123 patients with symptomatic, severe AS (AVAi 0.4 ± 0.1 cm2/m2) underwent CMR at 1.5T prior to AVR. 95 patients attended repeat CMR 1-year post-op (age 69 ± 11 years; 56% male); 5 declined, 10 patients died and 13 had pacemakers implanted. T1 mapping (ShMOLLI) was performed prior to and at 15 minutes post-contrast (Dotarem). Global ECV was derived from 3 short axis T1 maps excluding segments with infarct-pattern LGE. Fibrosis volume (LV mass * ECV) and cell volume (LV mass * [1-ECV]) were calculated.

Results

After AVR, LV mass regressed by 20% (171 ± 63 g to 136 ± 42 g, p < 0.001, Figure 1).
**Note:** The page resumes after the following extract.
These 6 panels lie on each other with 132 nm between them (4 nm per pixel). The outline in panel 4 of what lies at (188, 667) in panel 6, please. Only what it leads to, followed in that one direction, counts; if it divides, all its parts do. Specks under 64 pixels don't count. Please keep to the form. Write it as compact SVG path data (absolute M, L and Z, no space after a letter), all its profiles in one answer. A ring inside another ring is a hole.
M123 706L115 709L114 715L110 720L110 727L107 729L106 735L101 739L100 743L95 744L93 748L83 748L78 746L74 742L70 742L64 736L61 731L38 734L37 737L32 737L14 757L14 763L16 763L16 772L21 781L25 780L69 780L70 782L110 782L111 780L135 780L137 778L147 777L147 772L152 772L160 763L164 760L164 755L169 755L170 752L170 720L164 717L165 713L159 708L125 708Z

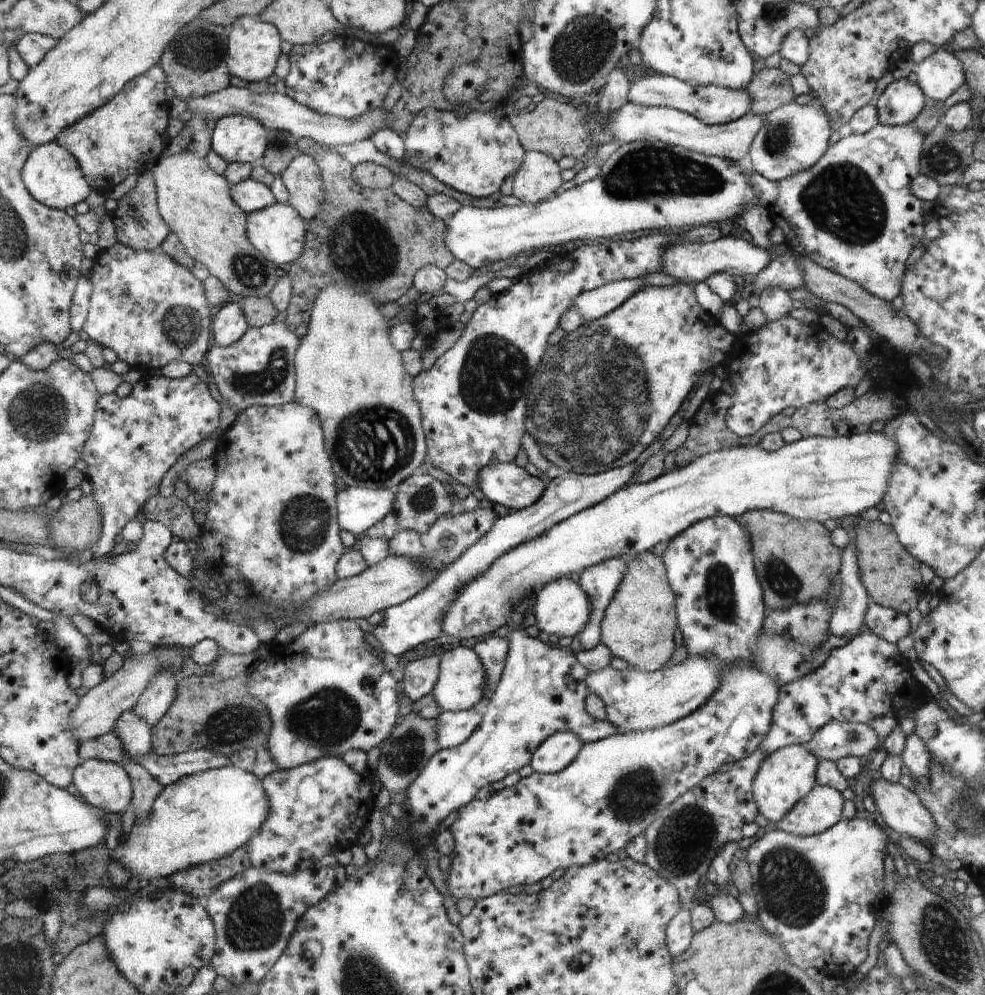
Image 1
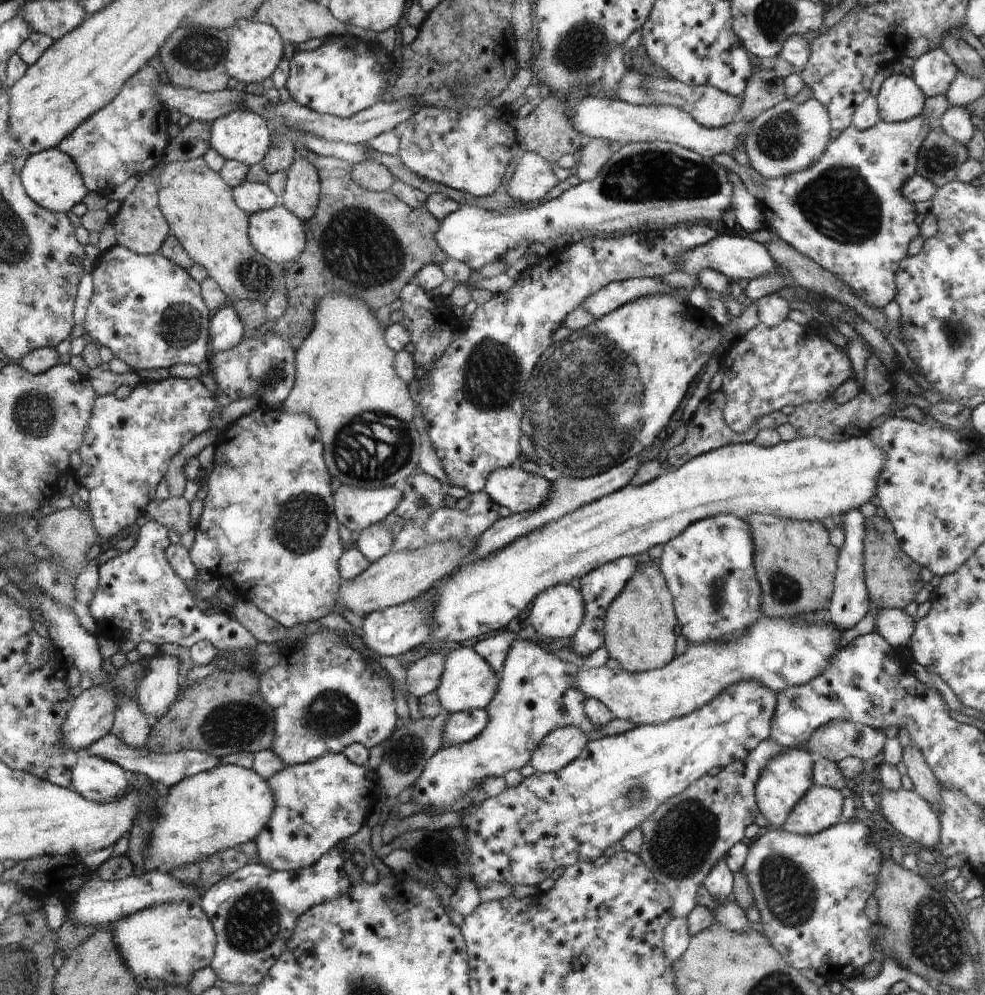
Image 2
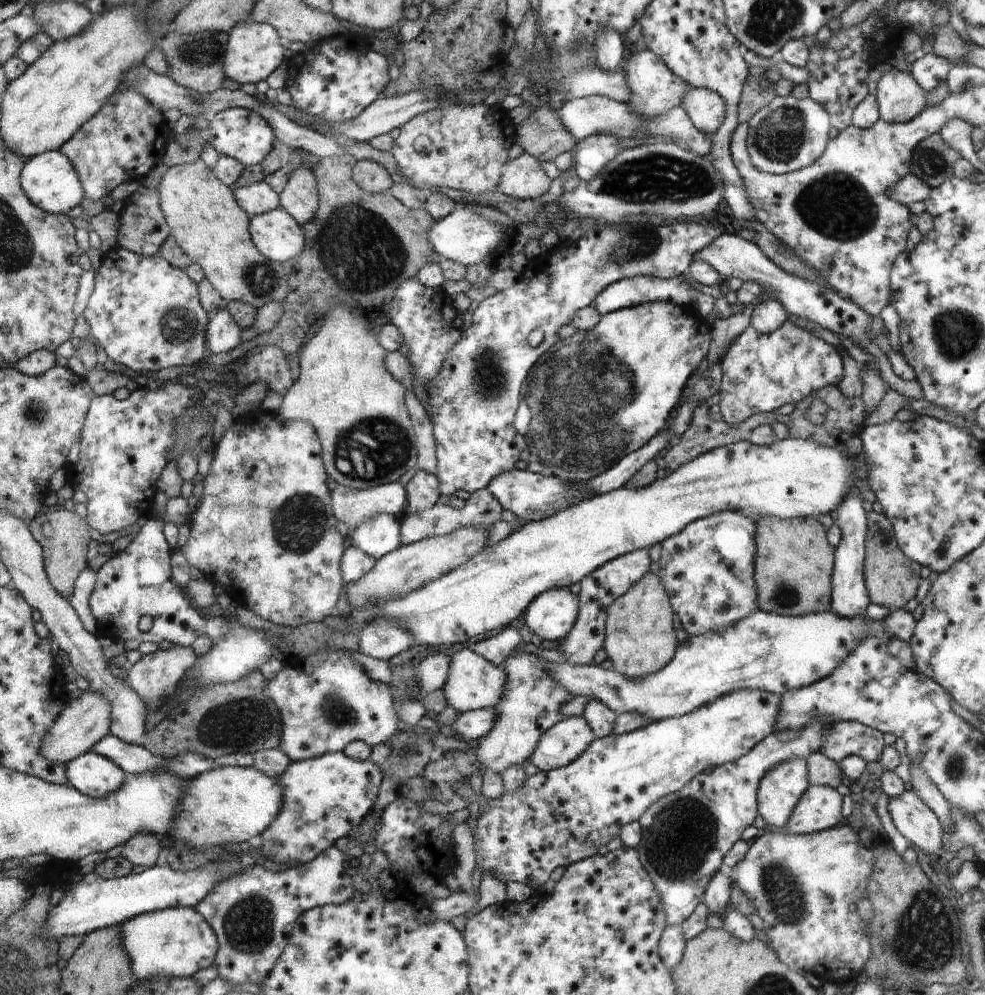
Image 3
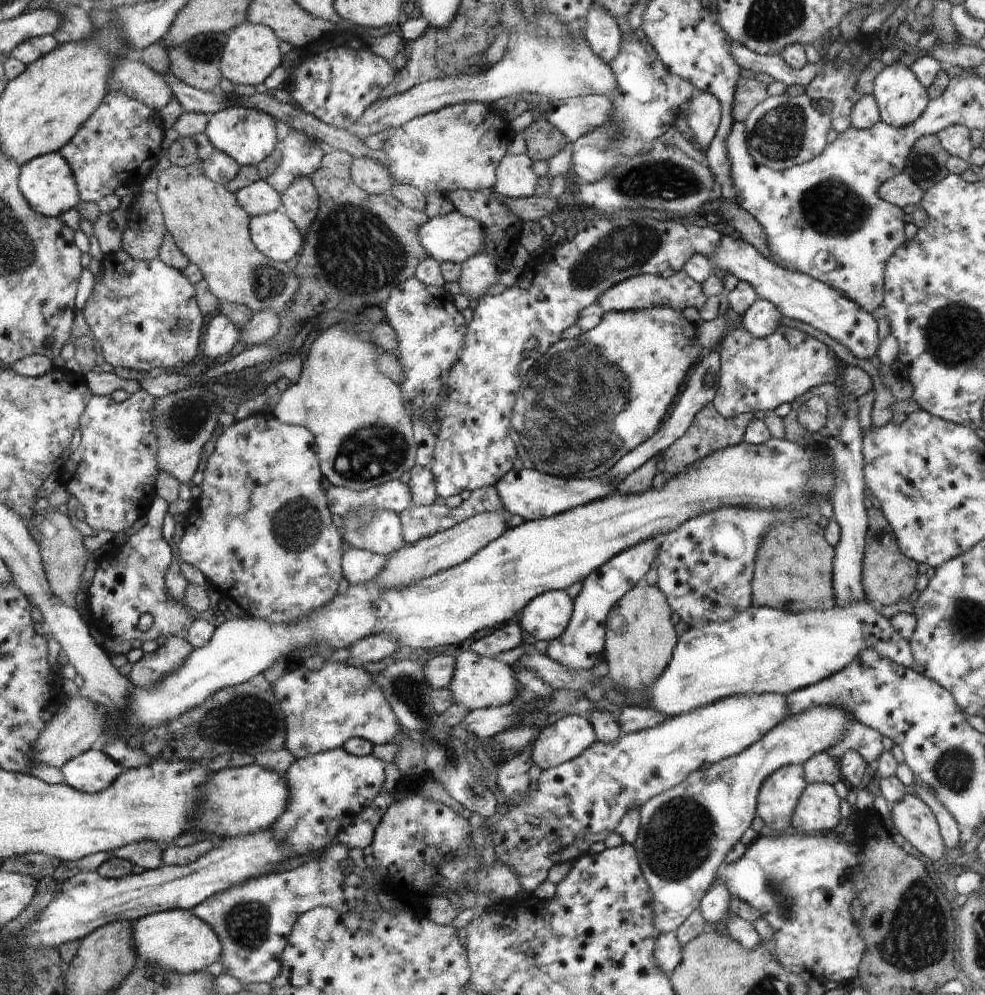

Unexpectedly, ECV increased (28.7 ± 2.6% to 30.3 ± 3.2%, p < 0.001), which was the result of a 17% reduction in fibrosis volume (48 ± 19 ml to 40 ± 13 ml, p < 0.001) and a (higher) 23% reduction in cell volume (117 ± 42 ml to 90 ± 28 ml, p < 0.001, Figure 2). Native myocardial T1 was unchanged (975 ± 34 ms vs 971 ± 31 ms, p = 0.6). Mean baseline NT-pro-BNP levels declined from 174 pmol/L [IQR 29-214] to 98 pmol/L [IQR 23-126] (p = 0.01). Fibrosis volume reduction correlated well with NT-pro-BNP reduction (R2 = 0.44, p < 0.001).

Figure 1
figure 1

Patient with severe AS and 1-year after mechanical AVR. Pre-op there is severe LV hypertrophy (433 g) with LV decompensation (LVEF 32%) and pericardial effusion. At 1-year, LV mass regressed by 37% (to 273 g) with significant improvement in function (LVEF 83%). The concomitant reduction in EDV (-40%) gives the appearance of an unchanged LV geometry. ECV was unchanged at 31% resulting in a 37% reduction in fibrosis (129 to 81 mls) and cell volume (284 to 179 ml).

Figure 2
figure 2

At 1-Year Post AVR, There Is Cellular And Fibrosis Volume Regression.

Conclusions

We show for the first time non-invasively that myocardial fibrosis regresses at 1-year following AVR - but less than cellular regression, so there is a small rise in ECV post AVR. These data support the position that human diffuse fibrosis is dynamic and that this is measurable by CMR - a key biological result and proof-of-concept for drug development targeting myocardial fibrosis.